Nach einer erwartbar auslaugenden Odyssee mit den öffentlichen Verkehrsmitteln kam die Gruppe der Ostseeschule in Ückeritz auf Usedom am späten Nachmittag in der Jugendbegegnungsstätte am Goldensee an. Unserem Team erging es zum Glück besser, sodass die beiden Köpfe hinter der Fahrt, Feo Böcker und Stefan Boresch, genug Zeit hatten, alles für die Jugendlichen vorzubereiten. Für ein kleines Kooperationsspiel blieb so genügend Raum, zum Ausklang des Tages und Einstieg ins Thema zeigten wir im improvisierten Herbergskino Bullys „Ballon“.

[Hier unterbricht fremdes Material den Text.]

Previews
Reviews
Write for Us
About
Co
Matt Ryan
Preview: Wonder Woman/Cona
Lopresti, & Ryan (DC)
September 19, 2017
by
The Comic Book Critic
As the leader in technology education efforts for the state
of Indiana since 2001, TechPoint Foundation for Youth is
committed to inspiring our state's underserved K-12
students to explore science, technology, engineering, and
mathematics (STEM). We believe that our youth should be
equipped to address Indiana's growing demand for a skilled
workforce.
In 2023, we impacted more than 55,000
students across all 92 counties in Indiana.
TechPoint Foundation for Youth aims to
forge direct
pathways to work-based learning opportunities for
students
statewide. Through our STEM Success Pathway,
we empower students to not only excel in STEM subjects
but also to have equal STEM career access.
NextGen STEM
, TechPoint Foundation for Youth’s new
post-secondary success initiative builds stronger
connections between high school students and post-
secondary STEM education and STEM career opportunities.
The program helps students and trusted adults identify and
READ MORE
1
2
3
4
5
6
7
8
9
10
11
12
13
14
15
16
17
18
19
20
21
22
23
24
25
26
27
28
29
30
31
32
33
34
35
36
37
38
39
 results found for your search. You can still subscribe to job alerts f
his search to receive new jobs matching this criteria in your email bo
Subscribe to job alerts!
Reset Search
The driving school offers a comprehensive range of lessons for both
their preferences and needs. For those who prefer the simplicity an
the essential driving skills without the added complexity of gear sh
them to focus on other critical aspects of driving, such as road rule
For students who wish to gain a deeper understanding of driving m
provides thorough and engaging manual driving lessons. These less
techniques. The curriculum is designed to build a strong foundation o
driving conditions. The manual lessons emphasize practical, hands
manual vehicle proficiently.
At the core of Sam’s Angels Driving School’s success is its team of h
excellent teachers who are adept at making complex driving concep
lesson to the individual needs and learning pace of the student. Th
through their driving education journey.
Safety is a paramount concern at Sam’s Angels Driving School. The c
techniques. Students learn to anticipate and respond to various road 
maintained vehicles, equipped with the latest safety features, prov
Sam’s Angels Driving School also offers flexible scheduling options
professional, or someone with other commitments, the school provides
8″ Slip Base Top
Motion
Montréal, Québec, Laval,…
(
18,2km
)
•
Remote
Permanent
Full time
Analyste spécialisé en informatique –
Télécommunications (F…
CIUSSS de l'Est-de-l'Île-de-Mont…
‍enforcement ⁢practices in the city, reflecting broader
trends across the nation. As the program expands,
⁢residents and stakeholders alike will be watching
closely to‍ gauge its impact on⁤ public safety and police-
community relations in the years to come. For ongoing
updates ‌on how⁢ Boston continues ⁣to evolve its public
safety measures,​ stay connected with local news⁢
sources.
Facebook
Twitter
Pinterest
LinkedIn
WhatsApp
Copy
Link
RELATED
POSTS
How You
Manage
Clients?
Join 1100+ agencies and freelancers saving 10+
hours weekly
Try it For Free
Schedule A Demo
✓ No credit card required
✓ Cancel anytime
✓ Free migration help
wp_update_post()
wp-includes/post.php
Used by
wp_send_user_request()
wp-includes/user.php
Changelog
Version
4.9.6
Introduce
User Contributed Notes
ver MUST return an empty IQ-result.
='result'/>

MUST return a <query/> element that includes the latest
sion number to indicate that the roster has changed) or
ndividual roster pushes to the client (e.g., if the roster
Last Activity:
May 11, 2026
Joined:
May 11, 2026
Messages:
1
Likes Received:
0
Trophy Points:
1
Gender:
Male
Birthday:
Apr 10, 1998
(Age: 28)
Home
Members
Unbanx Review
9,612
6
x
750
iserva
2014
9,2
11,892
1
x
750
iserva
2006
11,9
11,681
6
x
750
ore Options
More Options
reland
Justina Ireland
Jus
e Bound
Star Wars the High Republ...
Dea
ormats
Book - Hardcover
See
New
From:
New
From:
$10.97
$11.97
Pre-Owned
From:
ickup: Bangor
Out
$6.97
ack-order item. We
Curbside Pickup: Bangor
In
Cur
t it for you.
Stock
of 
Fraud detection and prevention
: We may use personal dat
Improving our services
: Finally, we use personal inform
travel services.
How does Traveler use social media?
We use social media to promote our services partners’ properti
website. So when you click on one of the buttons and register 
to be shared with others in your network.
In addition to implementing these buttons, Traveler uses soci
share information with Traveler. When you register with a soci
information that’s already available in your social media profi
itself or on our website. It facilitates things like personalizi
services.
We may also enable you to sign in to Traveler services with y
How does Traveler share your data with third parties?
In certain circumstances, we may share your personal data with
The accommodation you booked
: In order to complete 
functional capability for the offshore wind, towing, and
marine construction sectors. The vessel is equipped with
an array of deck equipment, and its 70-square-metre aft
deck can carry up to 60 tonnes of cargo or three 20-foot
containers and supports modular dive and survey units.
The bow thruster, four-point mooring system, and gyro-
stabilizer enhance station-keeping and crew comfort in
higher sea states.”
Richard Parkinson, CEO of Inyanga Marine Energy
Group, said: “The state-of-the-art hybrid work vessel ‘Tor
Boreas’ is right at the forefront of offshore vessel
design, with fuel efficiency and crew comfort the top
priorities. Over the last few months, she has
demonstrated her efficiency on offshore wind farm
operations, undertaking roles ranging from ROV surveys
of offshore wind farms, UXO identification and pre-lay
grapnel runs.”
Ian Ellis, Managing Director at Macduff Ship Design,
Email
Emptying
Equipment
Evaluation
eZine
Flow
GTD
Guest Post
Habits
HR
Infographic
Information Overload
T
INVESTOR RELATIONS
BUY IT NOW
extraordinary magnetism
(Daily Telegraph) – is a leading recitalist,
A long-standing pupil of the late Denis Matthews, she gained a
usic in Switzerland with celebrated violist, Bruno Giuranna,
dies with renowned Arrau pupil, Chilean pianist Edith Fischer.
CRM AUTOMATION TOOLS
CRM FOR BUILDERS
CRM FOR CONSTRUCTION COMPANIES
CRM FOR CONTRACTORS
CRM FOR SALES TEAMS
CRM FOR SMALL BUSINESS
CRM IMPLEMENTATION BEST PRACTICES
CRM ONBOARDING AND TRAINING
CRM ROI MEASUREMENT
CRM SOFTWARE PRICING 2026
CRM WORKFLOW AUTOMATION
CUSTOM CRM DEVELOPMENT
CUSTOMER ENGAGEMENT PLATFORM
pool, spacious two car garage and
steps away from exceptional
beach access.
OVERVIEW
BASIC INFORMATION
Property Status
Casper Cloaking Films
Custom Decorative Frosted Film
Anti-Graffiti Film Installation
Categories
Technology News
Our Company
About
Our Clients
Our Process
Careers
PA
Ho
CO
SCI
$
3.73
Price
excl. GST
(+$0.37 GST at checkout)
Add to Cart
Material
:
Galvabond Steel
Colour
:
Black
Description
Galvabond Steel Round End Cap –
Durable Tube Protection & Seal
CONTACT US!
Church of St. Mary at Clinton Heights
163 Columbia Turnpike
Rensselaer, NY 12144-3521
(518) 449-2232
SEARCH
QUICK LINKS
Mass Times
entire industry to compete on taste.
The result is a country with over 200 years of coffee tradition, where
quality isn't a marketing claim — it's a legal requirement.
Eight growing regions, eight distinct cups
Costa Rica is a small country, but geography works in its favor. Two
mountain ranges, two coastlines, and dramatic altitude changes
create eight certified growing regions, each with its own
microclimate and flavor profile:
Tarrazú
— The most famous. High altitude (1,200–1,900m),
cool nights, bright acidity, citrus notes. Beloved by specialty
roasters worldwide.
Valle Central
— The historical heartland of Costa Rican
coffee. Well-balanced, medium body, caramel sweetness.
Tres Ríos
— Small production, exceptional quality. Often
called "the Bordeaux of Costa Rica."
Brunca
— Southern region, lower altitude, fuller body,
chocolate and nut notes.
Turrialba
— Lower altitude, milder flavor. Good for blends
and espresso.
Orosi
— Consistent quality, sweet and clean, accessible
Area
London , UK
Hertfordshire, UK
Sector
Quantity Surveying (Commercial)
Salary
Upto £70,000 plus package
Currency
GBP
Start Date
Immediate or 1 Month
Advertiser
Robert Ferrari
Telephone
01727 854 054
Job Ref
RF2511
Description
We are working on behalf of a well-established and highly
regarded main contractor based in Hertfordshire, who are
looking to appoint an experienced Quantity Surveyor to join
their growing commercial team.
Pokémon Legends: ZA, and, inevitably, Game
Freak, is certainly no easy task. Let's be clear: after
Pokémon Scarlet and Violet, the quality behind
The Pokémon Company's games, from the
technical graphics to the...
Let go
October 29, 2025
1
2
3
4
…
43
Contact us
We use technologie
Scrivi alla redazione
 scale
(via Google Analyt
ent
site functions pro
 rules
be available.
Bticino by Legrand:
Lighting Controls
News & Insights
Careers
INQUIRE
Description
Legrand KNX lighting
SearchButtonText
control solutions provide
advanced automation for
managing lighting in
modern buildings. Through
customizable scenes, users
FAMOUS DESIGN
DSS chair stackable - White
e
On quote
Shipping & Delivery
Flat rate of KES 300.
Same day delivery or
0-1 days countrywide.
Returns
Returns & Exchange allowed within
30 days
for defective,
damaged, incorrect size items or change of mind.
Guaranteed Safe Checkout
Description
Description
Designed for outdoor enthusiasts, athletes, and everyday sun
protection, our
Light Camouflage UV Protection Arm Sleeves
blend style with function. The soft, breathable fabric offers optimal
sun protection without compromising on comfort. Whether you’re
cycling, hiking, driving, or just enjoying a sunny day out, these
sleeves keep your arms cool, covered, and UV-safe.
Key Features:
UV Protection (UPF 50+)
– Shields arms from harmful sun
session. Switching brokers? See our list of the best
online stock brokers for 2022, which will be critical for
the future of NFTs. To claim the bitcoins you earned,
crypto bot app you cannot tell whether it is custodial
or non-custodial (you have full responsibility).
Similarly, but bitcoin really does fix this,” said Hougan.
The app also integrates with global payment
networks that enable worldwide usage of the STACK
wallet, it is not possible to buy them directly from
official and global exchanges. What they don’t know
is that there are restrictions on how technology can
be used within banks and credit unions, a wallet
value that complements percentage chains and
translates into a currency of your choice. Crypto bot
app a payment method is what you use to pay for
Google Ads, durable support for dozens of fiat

Am zweiten Tag ging es nach Schwerin – für einige Jugendliche der erste Besuch ihrer Landeshauptstadt. Wie gewohnt bekamen wir eine hervorragende Führung durch die Gedenkstätte Demmlerplatz mit der langen Unrechtsgeschichte des Orts im Nationalsozialismus und der DDR. Besonderen Eindruck machte der Zeitzeuge Uwe Kaspereit, der u.a. am Demmlerplatz in Haft war. Eigentlich wollte er nur aus der DDR ausreisen und stellte mit einem Freund bei den Behörden einen entsprechenden Antrag. Diese machten ihm unmissverständlich klar, dass der Antrag nicht nur abgelehnt würde, sondern dass es für ihn Konsequenzen haben würde, wenn er nicht lockerließe. Kaspereit ließ aber nicht locker. Zum 1. Mai fertigten die beiden Plakate mit Losungen an, die denen der Partei ähnlich genug waren, um linientreu zu klingen, zugleich aber auch anders interpretiert werden konnten. Die wenig wohlwollende Obrigkeit drehte Uwe Kaspereit und seinem Freund auch daraus einen Strick: Es handle sich um Einflussnahme auf staatliche Organe. So begann eine lange Irrfahrt durch verschiedene Haftanstalten, ohne dass unser Zeitzeuge dabei so genau wusste, wo er sich überhaupt befand. Die Bundesrepublik kaufte ihn schließlich frei, der Traum vom Leben in Hamburg wurde endlich wahr. Erst Jahre später fand er heraus, dass er hier in Schwerin inhaftiert war. Seitdem berichtet er Gästen von seiner Geschichte.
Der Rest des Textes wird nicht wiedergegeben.